## EXERCISE AIM
Among the entries below, how many lines include "lists"? Give the number alone.

Items from a dataset
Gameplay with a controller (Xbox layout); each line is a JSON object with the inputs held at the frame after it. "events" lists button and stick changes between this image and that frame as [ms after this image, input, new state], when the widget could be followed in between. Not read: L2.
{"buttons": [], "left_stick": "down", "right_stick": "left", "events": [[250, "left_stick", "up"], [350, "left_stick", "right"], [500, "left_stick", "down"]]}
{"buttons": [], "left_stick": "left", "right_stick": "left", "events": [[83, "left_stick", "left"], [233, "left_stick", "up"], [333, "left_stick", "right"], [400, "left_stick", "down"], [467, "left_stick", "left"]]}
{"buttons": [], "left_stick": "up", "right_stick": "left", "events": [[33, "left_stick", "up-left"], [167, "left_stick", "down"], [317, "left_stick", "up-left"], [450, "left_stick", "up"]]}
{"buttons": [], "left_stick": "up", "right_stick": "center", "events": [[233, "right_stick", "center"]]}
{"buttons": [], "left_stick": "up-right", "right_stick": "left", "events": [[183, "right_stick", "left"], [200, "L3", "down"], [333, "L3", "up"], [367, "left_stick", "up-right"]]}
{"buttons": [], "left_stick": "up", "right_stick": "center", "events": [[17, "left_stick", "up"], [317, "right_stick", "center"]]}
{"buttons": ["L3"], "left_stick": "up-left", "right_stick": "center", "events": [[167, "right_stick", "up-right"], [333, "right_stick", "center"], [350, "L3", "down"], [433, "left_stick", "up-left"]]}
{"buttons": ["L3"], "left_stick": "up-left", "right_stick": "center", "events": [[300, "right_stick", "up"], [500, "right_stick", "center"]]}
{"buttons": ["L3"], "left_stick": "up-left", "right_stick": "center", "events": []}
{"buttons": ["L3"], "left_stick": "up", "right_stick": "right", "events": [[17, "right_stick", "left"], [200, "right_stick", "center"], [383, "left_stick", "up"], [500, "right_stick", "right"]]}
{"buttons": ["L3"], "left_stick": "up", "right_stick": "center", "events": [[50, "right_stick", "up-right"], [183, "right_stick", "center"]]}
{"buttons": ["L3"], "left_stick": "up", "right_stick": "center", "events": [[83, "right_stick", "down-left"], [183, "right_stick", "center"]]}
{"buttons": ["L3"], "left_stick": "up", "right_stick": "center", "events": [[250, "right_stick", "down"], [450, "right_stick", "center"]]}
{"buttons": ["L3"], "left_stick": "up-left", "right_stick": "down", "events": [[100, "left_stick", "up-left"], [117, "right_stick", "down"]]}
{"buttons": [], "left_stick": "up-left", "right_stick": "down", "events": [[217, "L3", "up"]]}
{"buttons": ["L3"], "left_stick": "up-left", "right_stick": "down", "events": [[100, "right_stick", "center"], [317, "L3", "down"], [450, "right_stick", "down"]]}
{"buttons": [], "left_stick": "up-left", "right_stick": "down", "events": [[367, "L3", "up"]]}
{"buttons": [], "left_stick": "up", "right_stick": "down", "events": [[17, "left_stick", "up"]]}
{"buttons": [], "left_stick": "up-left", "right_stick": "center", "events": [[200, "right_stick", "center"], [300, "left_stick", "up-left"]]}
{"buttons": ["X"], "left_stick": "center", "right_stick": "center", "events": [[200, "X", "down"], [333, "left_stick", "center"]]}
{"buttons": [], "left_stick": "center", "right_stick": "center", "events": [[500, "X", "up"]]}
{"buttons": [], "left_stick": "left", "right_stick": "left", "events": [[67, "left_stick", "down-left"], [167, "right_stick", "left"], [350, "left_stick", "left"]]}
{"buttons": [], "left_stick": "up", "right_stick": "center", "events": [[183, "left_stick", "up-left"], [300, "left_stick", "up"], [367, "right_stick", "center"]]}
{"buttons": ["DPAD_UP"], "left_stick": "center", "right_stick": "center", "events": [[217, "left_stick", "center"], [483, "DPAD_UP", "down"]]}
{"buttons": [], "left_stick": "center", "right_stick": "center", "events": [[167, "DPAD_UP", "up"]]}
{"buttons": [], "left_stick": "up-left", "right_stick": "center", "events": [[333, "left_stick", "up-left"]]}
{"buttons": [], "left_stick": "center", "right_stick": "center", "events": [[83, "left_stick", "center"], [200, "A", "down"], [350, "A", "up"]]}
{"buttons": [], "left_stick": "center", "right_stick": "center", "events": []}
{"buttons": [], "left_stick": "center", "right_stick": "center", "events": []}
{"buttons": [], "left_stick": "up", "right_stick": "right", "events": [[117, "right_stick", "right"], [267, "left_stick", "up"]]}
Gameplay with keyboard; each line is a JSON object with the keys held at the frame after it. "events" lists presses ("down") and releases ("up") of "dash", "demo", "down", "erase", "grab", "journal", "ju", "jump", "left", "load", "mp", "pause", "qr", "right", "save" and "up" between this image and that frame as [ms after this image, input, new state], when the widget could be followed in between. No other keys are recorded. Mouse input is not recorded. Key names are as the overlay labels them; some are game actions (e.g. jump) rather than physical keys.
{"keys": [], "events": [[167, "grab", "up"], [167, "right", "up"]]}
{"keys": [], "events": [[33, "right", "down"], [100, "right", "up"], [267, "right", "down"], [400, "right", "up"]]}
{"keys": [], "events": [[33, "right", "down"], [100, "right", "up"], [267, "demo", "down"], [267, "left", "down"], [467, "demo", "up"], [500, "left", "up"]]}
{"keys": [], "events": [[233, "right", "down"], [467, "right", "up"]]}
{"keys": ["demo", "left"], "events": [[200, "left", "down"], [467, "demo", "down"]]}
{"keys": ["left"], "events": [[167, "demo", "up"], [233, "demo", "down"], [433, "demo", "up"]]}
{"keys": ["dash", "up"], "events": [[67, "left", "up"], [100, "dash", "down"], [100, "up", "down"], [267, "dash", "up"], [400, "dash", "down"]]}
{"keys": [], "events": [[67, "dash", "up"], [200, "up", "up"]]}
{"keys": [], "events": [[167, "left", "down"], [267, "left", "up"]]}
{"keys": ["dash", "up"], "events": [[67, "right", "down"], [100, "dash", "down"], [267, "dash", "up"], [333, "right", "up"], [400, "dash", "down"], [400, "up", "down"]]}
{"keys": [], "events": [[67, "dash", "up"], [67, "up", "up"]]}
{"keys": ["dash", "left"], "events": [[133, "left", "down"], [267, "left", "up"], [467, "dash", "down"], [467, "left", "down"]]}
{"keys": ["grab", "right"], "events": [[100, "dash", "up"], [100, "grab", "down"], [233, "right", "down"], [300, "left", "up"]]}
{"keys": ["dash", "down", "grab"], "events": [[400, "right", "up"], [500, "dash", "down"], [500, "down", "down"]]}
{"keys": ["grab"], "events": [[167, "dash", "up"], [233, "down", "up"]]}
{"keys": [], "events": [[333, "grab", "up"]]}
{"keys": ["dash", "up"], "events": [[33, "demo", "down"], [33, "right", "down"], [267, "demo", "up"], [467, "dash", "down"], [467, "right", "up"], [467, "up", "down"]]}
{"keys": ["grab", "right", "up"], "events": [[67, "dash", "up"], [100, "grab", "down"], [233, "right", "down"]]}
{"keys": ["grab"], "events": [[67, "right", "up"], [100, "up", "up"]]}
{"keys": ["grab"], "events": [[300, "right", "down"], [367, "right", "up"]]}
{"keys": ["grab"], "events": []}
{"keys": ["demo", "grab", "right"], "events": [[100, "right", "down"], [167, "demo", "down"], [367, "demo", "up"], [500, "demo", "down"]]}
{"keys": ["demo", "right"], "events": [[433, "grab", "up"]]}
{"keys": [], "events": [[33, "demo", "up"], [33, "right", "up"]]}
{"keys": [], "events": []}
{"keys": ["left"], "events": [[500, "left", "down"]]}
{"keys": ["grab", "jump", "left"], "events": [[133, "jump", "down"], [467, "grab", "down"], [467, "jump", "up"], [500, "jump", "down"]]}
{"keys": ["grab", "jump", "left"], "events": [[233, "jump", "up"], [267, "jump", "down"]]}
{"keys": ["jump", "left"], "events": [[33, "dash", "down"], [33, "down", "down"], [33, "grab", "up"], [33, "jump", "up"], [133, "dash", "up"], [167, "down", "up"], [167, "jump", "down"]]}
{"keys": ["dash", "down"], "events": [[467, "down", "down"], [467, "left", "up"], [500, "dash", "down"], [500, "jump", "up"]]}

## RESULT OF THIS EXERCISE
2